Distinguished Leaders, guests, members. Friends.
It is a great privilege to be invited to deliver a message of support for this Convention at this historic venue on Constitutional Hill.
In fact, I must tell you that on my visits to Johannesburg, I quite often come here to Constitutional Hill. It is a place of somber reflection. It’s a place that reminds me of where we’ve come from as a country and the victories that we have achieved.
But I must admit that it has also become a place that increasingly invokes negative emotions in me: of a vision unrealised, wounds unhealed, victims still yearning for justice and the plight of the people still neglected.
The GOOD Party was formed to answer this injustice, through the four founding pillars which underpin our movement: economic justice, social justice, spatial justice and environmental justice.
But, unfortunately, there are increasingly fewer political actors that still share this progressive vision for justice, equality and true reconciliation in South Africa.
As the ruling party’s decline accelerates, we are seeing a rise of populism and the consolidation of right-wing forces.
This provides a grave threat to political stability in South Africa, and threatens the resilience of our social fabric.
But parties like Rise Mzansi (and ours!) give me hope. Like many South Africans, I first got to know Songezo Zibi through his book, Manifesto.
As soon as I started reading it, I knew that we had found an ally in this fight.
We are friends, not enemies. We share your values of Freedom, Equality, Integrity, Solidarity and Justice.
As South Africa moves from a dominant-party democracy, into an era of coalitions characterised by inter-party co-operation, our political culture must change with it.
South Africans are sick of the divisive, adversarial and immature rhetoric that has punctuated the political scene in this country for far too long.
They want our leaders to check their egos at the door, show maturity and come together to forge sensible, selfless solutions to the serious problems that we face.
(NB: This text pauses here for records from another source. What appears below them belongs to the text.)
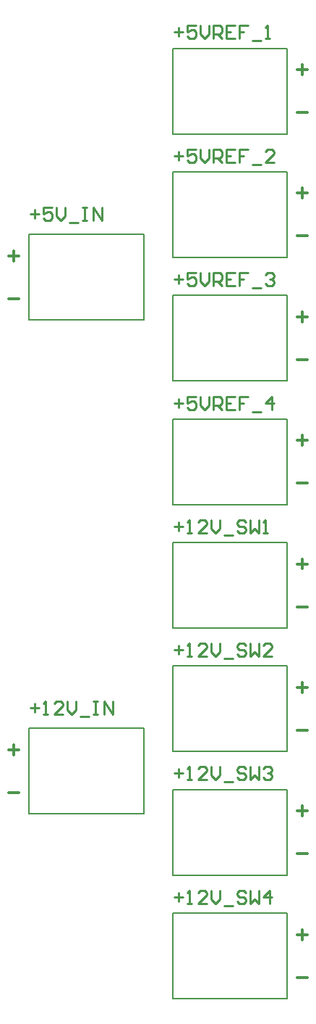
<source format=gto>
G04*
G04 #@! TF.GenerationSoftware,Altium Limited,CircuitMaker,2.0.3 (51)*
G04*
G04 Layer_Color=15132400*
%FSAX24Y24*%
%MOIN*%
G70*
G04*
G04 #@! TF.SameCoordinates,AC49E966-F875-4E81-9CB4-5C45FD5EEA16*
G04*
G04*
G04 #@! TF.FilePolarity,Positive*
G04*
G01*
G75*
%ADD10C,0.0080*%
%ADD11C,0.0080*%
%ADD12C,0.0120*%
%ADD13C,0.0100*%
D10*
X044767Y025304D02*
X050043D01*
X044767Y021367D02*
Y025304D01*
Y021367D02*
X050043D01*
X038157Y012831D02*
X043433D01*
Y016768D01*
X038157D02*
X043433D01*
X038157Y035531D02*
X043433D01*
Y039469D01*
X038157D02*
X043433D01*
X044767Y048018D02*
X050043D01*
X044767Y044081D02*
Y048018D01*
Y044081D02*
X050043D01*
X044767Y042340D02*
X050043D01*
X044767Y038403D02*
Y042340D01*
Y038403D02*
X050043D01*
X044767Y036661D02*
X050043D01*
X044767Y032724D02*
Y036661D01*
Y032724D02*
X050043D01*
X044767Y030983D02*
X050043D01*
X044767Y027046D02*
Y030983D01*
Y027046D02*
X050043D01*
X044767Y008268D02*
X050043D01*
X044767Y004331D02*
Y008268D01*
Y004331D02*
X050043D01*
X044767Y013947D02*
X050043D01*
X044767Y010010D02*
Y013947D01*
Y010010D02*
X050043D01*
X044767Y019626D02*
X050043D01*
X044767Y015689D02*
Y019626D01*
Y015689D02*
X050043D01*
D11*
Y021367D02*
Y025304D01*
X038157Y012831D02*
Y016768D01*
Y035531D02*
Y039469D01*
X050043Y044081D02*
Y048018D01*
Y038403D02*
Y042340D01*
Y032724D02*
Y036661D01*
Y027046D02*
Y030983D01*
Y004331D02*
Y008268D01*
Y010010D02*
Y013947D01*
Y015689D02*
Y019626D01*
D12*
X037217Y015784D02*
X037683D01*
X037450Y016018D02*
Y015551D01*
X037217Y013816D02*
X037683D01*
X037217Y038484D02*
X037683D01*
X037450Y038718D02*
Y038251D01*
X037217Y036516D02*
X037683D01*
X050517Y047034D02*
X050983D01*
X050750Y047267D02*
Y046801D01*
X050517Y045065D02*
X050983D01*
X050517Y041355D02*
X050983D01*
X050750Y041588D02*
Y041122D01*
X050517Y039390D02*
X050983D01*
X050517Y035680D02*
X050983D01*
X050750Y035913D02*
Y035447D01*
X050517Y033710D02*
X050983D01*
X050517Y030000D02*
X050983D01*
X050750Y030233D02*
Y029767D01*
X050517Y028030D02*
X050983D01*
X050517Y024320D02*
X050983D01*
X050750Y024553D02*
Y024087D01*
X050517Y022351D02*
X050983D01*
X050517Y018641D02*
X050983D01*
X050750Y018875D02*
Y018408D01*
X050517Y016673D02*
X050983D01*
X050517Y012963D02*
X050983D01*
X050750Y013196D02*
Y012730D01*
X050517Y010994D02*
X050983D01*
X050517Y005316D02*
X050983D01*
X050517Y007284D02*
X050983D01*
X050750Y007518D02*
Y007051D01*
D13*
X044830Y026040D02*
X045230D01*
X045030Y026240D02*
Y025840D01*
X045430Y025740D02*
X045630D01*
X045530D01*
Y026340D01*
X045430Y026240D01*
X046330Y025740D02*
X045930D01*
X046330Y026140D01*
Y026240D01*
X046230Y026340D01*
X046030D01*
X045930Y026240D01*
X046529Y026340D02*
Y025940D01*
X046729Y025740D01*
X046929Y025940D01*
Y026340D01*
X047129Y025640D02*
X047529D01*
X048129Y026240D02*
X048029Y026340D01*
X047829D01*
X047729Y026240D01*
Y026140D01*
X047829Y026040D01*
X048029D01*
X048129Y025940D01*
Y025840D01*
X048029Y025740D01*
X047829D01*
X047729Y025840D01*
X048329Y026340D02*
Y025740D01*
X048529Y025940D01*
X048729Y025740D01*
Y026340D01*
X048929Y025740D02*
X049129D01*
X049029D01*
Y026340D01*
X048929Y026240D01*
X044830Y009010D02*
X045230D01*
X045030Y009210D02*
Y008810D01*
X045430Y008710D02*
X045630D01*
X045530D01*
Y009310D01*
X045430Y009210D01*
X046330Y008710D02*
X045930D01*
X046330Y009110D01*
Y009210D01*
X046230Y009310D01*
X046030D01*
X045930Y009210D01*
X046529Y009310D02*
Y008910D01*
X046729Y008710D01*
X046929Y008910D01*
Y009310D01*
X047129Y008610D02*
X047529D01*
X048129Y009210D02*
X048029Y009310D01*
X047829D01*
X047729Y009210D01*
Y009110D01*
X047829Y009010D01*
X048029D01*
X048129Y008910D01*
Y008810D01*
X048029Y008710D01*
X047829D01*
X047729Y008810D01*
X048329Y009310D02*
Y008710D01*
X048529Y008910D01*
X048729Y008710D01*
Y009310D01*
X049229Y008710D02*
Y009310D01*
X048929Y009010D01*
X049329D01*
X044830Y014690D02*
X045230D01*
X045030Y014890D02*
Y014490D01*
X045430Y014390D02*
X045630D01*
X045530D01*
Y014990D01*
X045430Y014890D01*
X046330Y014390D02*
X045930D01*
X046330Y014790D01*
Y014890D01*
X046230Y014990D01*
X046030D01*
X045930Y014890D01*
X046529Y014990D02*
Y014590D01*
X046729Y014390D01*
X046929Y014590D01*
Y014990D01*
X047129Y014290D02*
X047529D01*
X048129Y014890D02*
X048029Y014990D01*
X047829D01*
X047729Y014890D01*
Y014790D01*
X047829Y014690D01*
X048029D01*
X048129Y014590D01*
Y014490D01*
X048029Y014390D01*
X047829D01*
X047729Y014490D01*
X048329Y014990D02*
Y014390D01*
X048529Y014590D01*
X048729Y014390D01*
Y014990D01*
X048929Y014890D02*
X049029Y014990D01*
X049229D01*
X049329Y014890D01*
Y014790D01*
X049229Y014690D01*
X049129D01*
X049229D01*
X049329Y014590D01*
Y014490D01*
X049229Y014390D01*
X049029D01*
X048929Y014490D01*
X044830Y020370D02*
X045230D01*
X045030Y020570D02*
Y020170D01*
X045430Y020070D02*
X045630D01*
X045530D01*
Y020670D01*
X045430Y020570D01*
X046330Y020070D02*
X045930D01*
X046330Y020470D01*
Y020570D01*
X046230Y020670D01*
X046030D01*
X045930Y020570D01*
X046529Y020670D02*
Y020270D01*
X046729Y020070D01*
X046929Y020270D01*
Y020670D01*
X047129Y019970D02*
X047529D01*
X048129Y020570D02*
X048029Y020670D01*
X047829D01*
X047729Y020570D01*
Y020470D01*
X047829Y020370D01*
X048029D01*
X048129Y020270D01*
Y020170D01*
X048029Y020070D01*
X047829D01*
X047729Y020170D01*
X048329Y020670D02*
Y020070D01*
X048529Y020270D01*
X048729Y020070D01*
Y020670D01*
X049329Y020070D02*
X048929D01*
X049329Y020470D01*
Y020570D01*
X049229Y020670D01*
X049029D01*
X048929Y020570D01*
X038220Y017690D02*
X038620D01*
X038420Y017890D02*
Y017490D01*
X038820Y017390D02*
X039020D01*
X038920D01*
Y017990D01*
X038820Y017890D01*
X039720Y017390D02*
X039320D01*
X039720Y017790D01*
Y017890D01*
X039620Y017990D01*
X039420D01*
X039320Y017890D01*
X039919Y017990D02*
Y017590D01*
X040119Y017390D01*
X040319Y017590D01*
Y017990D01*
X040519Y017290D02*
X040919D01*
X041119Y017990D02*
X041319D01*
X041219D01*
Y017390D01*
X041119D01*
X041319D01*
X041619D02*
Y017990D01*
X042019Y017390D01*
Y017990D01*
X044830Y031720D02*
X045230D01*
X045030Y031920D02*
Y031520D01*
X045830Y032020D02*
X045430D01*
Y031720D01*
X045630Y031820D01*
X045730D01*
X045830Y031720D01*
Y031520D01*
X045730Y031420D01*
X045530D01*
X045430Y031520D01*
X046030Y032020D02*
Y031620D01*
X046230Y031420D01*
X046429Y031620D01*
Y032020D01*
X046629Y031420D02*
Y032020D01*
X046929D01*
X047029Y031920D01*
Y031720D01*
X046929Y031620D01*
X046629D01*
X046829D02*
X047029Y031420D01*
X047629Y032020D02*
X047229D01*
Y031420D01*
X047629D01*
X047229Y031720D02*
X047429D01*
X048229Y032020D02*
X047829D01*
Y031720D01*
X048029D01*
X047829D01*
Y031420D01*
X048429Y031320D02*
X048829D01*
X049329Y031420D02*
Y032020D01*
X049029Y031720D01*
X049429D01*
X044830Y037400D02*
X045230D01*
X045030Y037600D02*
Y037200D01*
X045830Y037700D02*
X045430D01*
Y037400D01*
X045630Y037500D01*
X045730D01*
X045830Y037400D01*
Y037200D01*
X045730Y037100D01*
X045530D01*
X045430Y037200D01*
X046030Y037700D02*
Y037300D01*
X046230Y037100D01*
X046429Y037300D01*
Y037700D01*
X046629Y037100D02*
Y037700D01*
X046929D01*
X047029Y037600D01*
Y037400D01*
X046929Y037300D01*
X046629D01*
X046829D02*
X047029Y037100D01*
X047629Y037700D02*
X047229D01*
Y037100D01*
X047629D01*
X047229Y037400D02*
X047429D01*
X048229Y037700D02*
X047829D01*
Y037400D01*
X048029D01*
X047829D01*
Y037100D01*
X048429Y037000D02*
X048829D01*
X049029Y037600D02*
X049129Y037700D01*
X049329D01*
X049429Y037600D01*
Y037500D01*
X049329Y037400D01*
X049229D01*
X049329D01*
X049429Y037300D01*
Y037200D01*
X049329Y037100D01*
X049129D01*
X049029Y037200D01*
X044830Y043080D02*
X045230D01*
X045030Y043280D02*
Y042880D01*
X045830Y043380D02*
X045430D01*
Y043080D01*
X045630Y043180D01*
X045730D01*
X045830Y043080D01*
Y042880D01*
X045730Y042780D01*
X045530D01*
X045430Y042880D01*
X046030Y043380D02*
Y042980D01*
X046230Y042780D01*
X046429Y042980D01*
Y043380D01*
X046629Y042780D02*
Y043380D01*
X046929D01*
X047029Y043280D01*
Y043080D01*
X046929Y042980D01*
X046629D01*
X046829D02*
X047029Y042780D01*
X047629Y043380D02*
X047229D01*
Y042780D01*
X047629D01*
X047229Y043080D02*
X047429D01*
X048229Y043380D02*
X047829D01*
Y043080D01*
X048029D01*
X047829D01*
Y042780D01*
X048429Y042680D02*
X048829D01*
X049429Y042780D02*
X049029D01*
X049429Y043180D01*
Y043280D01*
X049329Y043380D01*
X049129D01*
X049029Y043280D01*
X044830Y048760D02*
X045230D01*
X045030Y048960D02*
Y048560D01*
X045830Y049060D02*
X045430D01*
Y048760D01*
X045630Y048860D01*
X045730D01*
X045830Y048760D01*
Y048560D01*
X045730Y048460D01*
X045530D01*
X045430Y048560D01*
X046030Y049060D02*
Y048660D01*
X046230Y048460D01*
X046429Y048660D01*
Y049060D01*
X046629Y048460D02*
Y049060D01*
X046929D01*
X047029Y048960D01*
Y048760D01*
X046929Y048660D01*
X046629D01*
X046829D02*
X047029Y048460D01*
X047629Y049060D02*
X047229D01*
Y048460D01*
X047629D01*
X047229Y048760D02*
X047429D01*
X048229Y049060D02*
X047829D01*
Y048760D01*
X048029D01*
X047829D01*
Y048460D01*
X048429Y048360D02*
X048829D01*
X049029Y048460D02*
X049229D01*
X049129D01*
Y049060D01*
X049029Y048960D01*
X038220Y040390D02*
X038620D01*
X038420Y040590D02*
Y040190D01*
X039220Y040690D02*
X038820D01*
Y040390D01*
X039020Y040490D01*
X039120D01*
X039220Y040390D01*
Y040190D01*
X039120Y040090D01*
X038920D01*
X038820Y040190D01*
X039420Y040690D02*
Y040290D01*
X039620Y040090D01*
X039819Y040290D01*
Y040690D01*
X040019Y039990D02*
X040419D01*
X040619Y040690D02*
X040819D01*
X040719D01*
Y040090D01*
X040619D01*
X040819D01*
X041119D02*
Y040690D01*
X041519Y040090D01*
Y040690D01*
M02*

</source>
South Africa is the most unequal country on this earth. The scars of its shameful history still define the destiny of its victims. Poverty and unemployment abound. The state of its public finances is perilous, exaggerated by astonishing levels of corruption and maladministration. Globally, the world faces its greatest ever existential threat as our planet warms to irreversible levels, bringing with it devastating weather events, exaggerated resource inequality, and a new wave of migration as people seek refuge from regions that will soon become uninhabitable unless drastic and urgent actions are taken.
South Africa finds itself in an energy crisis fuelled by its dogmatic devotion to a carbon-intensive economy. It risks being left behind as the world transitions to a green future, leaving critical assets stranded and closing the taps on some of our major exports.
Like with most other things, it will be the poor who suffer the harshest effects. As leaders, our first and foremost priority is to protect the most vulnerable members of our society. As GOOD, we feel that the foundational ingredients to dignity are a safe space to call home, and a basic income that at least meets the food poverty line.
The provision and expansion of social security is unavoidable in our view, given the reality that by even the most optimistic growth forecasts, the gross number of unemployed persons will not materially decline when population growth is factored in.
In the context of these severe challenges, how can we not but offer our most sincere support to this, the People’s Convention of Rise Mzansi, designed to enable serious discussion aimed to forging solutions to these problems.
And while there is good reason for a degree of pessimism in South Africa in the present moment, I also find room for great hope.
Beyond the scar tissue of the fights behind us, a new generation is bubbling to the surface. It is a generation that speaks of justice, of equity, of sustainability and of love in any form and without judgement.
It is a generation that craves unity and a future that is worth fighting for. We have a responsibility to fight their fight for them, and fight it alongside them rather than from above them.
Finally, as I speak today on behalf of GOOD, it would be remiss of me not to extend the very best wishes of our Leader, Patricia de Lille, who would love to be able to be here today but, I’m afraid, the President gets to veto her diary!
Aunty Pat was once the spearhead of another bubbling new generation that wanted to disrupt the status quo and secure a fairer and just future for her compatriots. Along with many other heroes of our nation, she won that fight.
Change is possible.
Now again it’s time for the GOOD people to RISE up and triumph over evil.
I wish Rise Mzansi the very best for these important policy discussions. So long as it is the good of the people that you seek, GOOD will always stand beside you.